- Born: New York, U.S.
- Education: Massachusetts Institute of Technology (BS)
- Occupation: Entrepreneur
- Years active: 2022–present
- Known for: Co-founding Anysphere, developer of Cursor
- Title: Chief Operating Officer, Anysphere
- Website: www.amansanger.com

= Aman Sanger =

American entrepreneur

Aman Sanger is an American entrepreneur and software executive. He is a co-founder of Anysphere, the company behind Cursor, an artificial intelligence-assisted code editor. He co-founded the company in 2022 with Michael Truell, Sualeh Asif and Arvid Lunnemark, whom he met while studying at the Massachusetts Institute of Technology.

== Early life and education ==
Sanger was born in New York and is the son of Indian immigrants. He began coding at age 14. He attended the Massachusetts Institute of Technology (MIT), where he studied computer science and mathematics from 2018 to 2022. While at MIT, he met Michael Truell, Sualeh Asif and Arvid Lunnemark, with whom he later co-founded Anysphere.

Before starting Anysphere, Sanger interned at Google and Bridgewater Associates, and also ran an artificial intelligence consultancy.

== Career ==

=== Research work ===
Before co-founding Anysphere, Sanger was involved in research work in computational biology and machine learning. He was a co-author of a 2021 paper published in Nature Methods on Tangram, a deep-learning framework for spatially resolved single-cell transcriptomics.

=== Anysphere and Cursor ===
In 2022, Sanger co-founded Anysphere with Michael Truell, Sualeh Asif and Arvid Lunnemark. The founders initially worked on other software ideas before developing Cursor, an AI-assisted code editor aimed at software developers. Cursor launched in 2023 and became one of the fastest-growing companies in the market for AI coding tools.

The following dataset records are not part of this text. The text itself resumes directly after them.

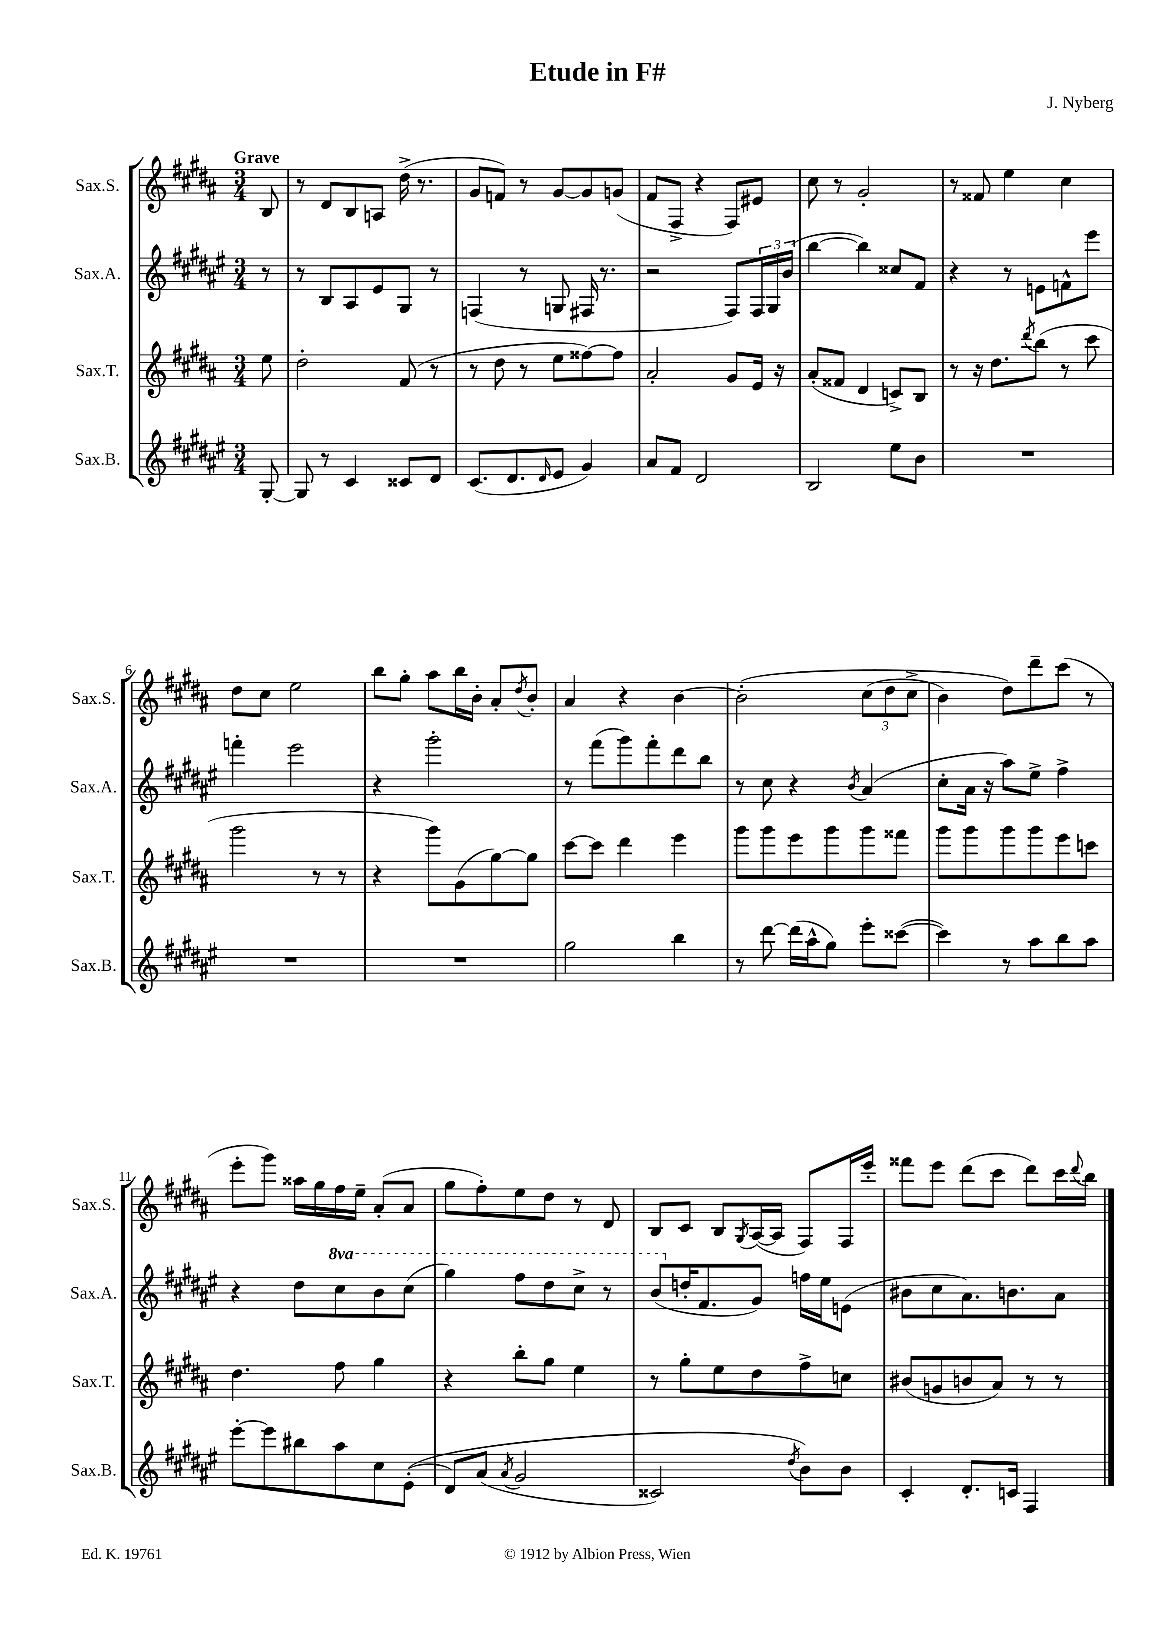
\header { title = "Etude in F#" composer = "J. Nyberg" }
<<
\new StaffGroup <<
\new Staff = "s0" \with { instrumentName = "Sax.S." shortInstrumentName = "Sax.S." } {
    \clef treble \key b \major \numericTimeSignature \time 3/4 \partial 8 \tempo "Grave"
    b8 |
    r8 dis'8 b8 a8 dis''16->( r8. |
    gis'8 f'8) r8 gis'8~ gis'8 g'8( |
    fis'8 fis8-> r4 fis8) eis'8 |
    cis''8 r8 gis'2-. |
    r8 fisis'8 e''4 cis''4 |
    dis''8 cis''8 e''2 |
    b''8 gis''8-. ais''8 b''16 b'16-. ais'8-. \acciaccatura { dis''8 } b'8-. |
    ais'4 r4 b'4~ |
    b'2-.\( \tuplet 3/2 { cis''8( dis''8 cis''8-> } |
    b'4) dis''8\) dis'''8-- cis'''8( r8 |
    e'''8-. gis'''8) aisis''16 gis''16 fis''16 e''16-- ais'8-.( ais'8 |
    gis''8 fis''8-.) e''8 dis''8 r8 dis'8 |
    b8 cis'8 b8 \acciaccatura { gis8 } ais16~( ais16 fis8) fis16 e'''16-. |
    fisis'''8 e'''8 dis'''8( cis'''8 dis'''8) cis'''16 \appoggiatura { dis'''8 } b''16 \bar "|." |
}
\new Staff = "s1" \with { instrumentName = "Sax.A." shortInstrumentName = "Sax.A." } {
    \clef treble \key fis \major \numericTimeSignature \time 3/4 \set Staff.ottavationMarkups = #ottavation-simple-ordinals \partial 8
    r8 |
    r8 b8 ais8 eis'8 gis8 r8 |
    f4( r8 g8 fis16 r8. |
    r2 fis8) \tuplet 3/2 { fis16 gis16 b'16( } |
    b''4~ b''4) cisis''8 fis'8 |
    r4 r8 e'8 f'8-^ eis'''8 |
    f'''4-. eis'''2 |
    r4 gis'''2-. |
    r8 fis'''8( gis'''8) fis'''8-. dis'''8 b''8 |
    r8 cis''8 r4 \acciaccatura { b'8 } ais'4( |
    cis''8-. ais'16 r16 ais''8) eis''8-> fis''4-> |
    r4 dis''8 \ottava #1 cis'''8 b''8 cis'''8( |
    gis'''4) fis'''8 dis'''8 cis'''8-> r8 |
    b''8( \ottava #0 d''16-. fis'8. gis'8) f''16 eis''16 e'8( |
    bis'8 cis''8 ais'8.) b'8. ais'8 \bar "|." |
}
\new Staff = "s2" \with { instrumentName = "Sax.T." shortInstrumentName = "Sax.T." } {
    \clef treble \key b \major \numericTimeSignature \time 3/4 \partial 8
    e''8 |
    dis''2-. fis'8( r8 |
    r8 dis''8 r8 e''8 fisis''8~) fisis''8 |
    ais'2-. gis'8 e'16 r16 |
    ais'8-.( fisis'8 dis'4 c'8->) b8 |
    r8 r16 dis''8. \acciaccatura { dis'''8 } b''8( r8 cis'''8 |
    gis'''2 r8 r8 |
    r4 gis'''8) gis'8( gis''8~) gis''8 |
    cis'''8~ cis'''8 dis'''4 e'''4 |
    gis'''8 gis'''8 e'''8 gis'''8 gis'''8 fisis'''8 |
    gis'''8 gis'''8 gis'''8 gis'''8 e'''8 c'''8 |
    dis''4. fis''8 gis''4 |
    r4 b''8-. gis''8 e''4 |
    r8 gis''8-. e''8 dis''8 fis''8-> c''8 |
    bis'8( g'8 b'8 ais'8) r8 r8 \bar "|." |
}
\new Staff = "s3" \with { instrumentName = "Sax.B." shortInstrumentName = "Sax.B." } {
    \clef treble \key fis \major \numericTimeSignature \time 3/4 \partial 8
    gis8~-. |
    gis8 r8 cis'4 cisis'8 dis'8 |
    cis'8.( dis'8. \grace { dis'16 } eis'8 gis'4) |
    ais'8 fis'8 dis'2 |
    b2 eis''8 b'8 |
    R2. |
    R2. |
    R2. |
    gis''2 b''4 |
    r8 dis'''8~ dis'''16( ais''16-^ gis''8) eis'''8-. cisis'''8~( |
    cisis'''4) r8 ais''8 b''8 ais''8 |
    eis'''8~-. eis'''8 bis''8 ais''8 cis''8 eis'8-.(\( |
    dis'8) ais'8( \acciaccatura { ais'8 } gis'2 |
    cisis'2) \acciaccatura { dis''8 } b'8\) b'8 |
    cis'4-. dis'8.-. c'16 fis4 \bar "|." |
}
>>
>>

Sanger serves as chief operating officer of Anysphere. Coverage of Cursor has described him as part of the leadership team that helped scale the business as the product gained adoption among software engineers and enterprise customers. In November 2025, Anysphere announced a funding round valuing the company at $29.3 billion. In 2026, the company drew wider media attention amid reports that SpaceX had agreed to acquire Anysphere in a deal valuing it at $60 billion.

Sanger was also listed as a co-author on the Composer 2 Technical Report, a 2026 paper released by Cursor Research on a model for software engineering tasks.

== Wealth ==
Following Anysphere's November 2025 funding round, Forbes estimated that Sanger had become a billionaire based on his ownership stake in the company. In 2026, following the reported SpaceX acquisition, several outlets described his net worth as having increased substantially, with NDTV Profit reporting an estimate of $5.5 billion.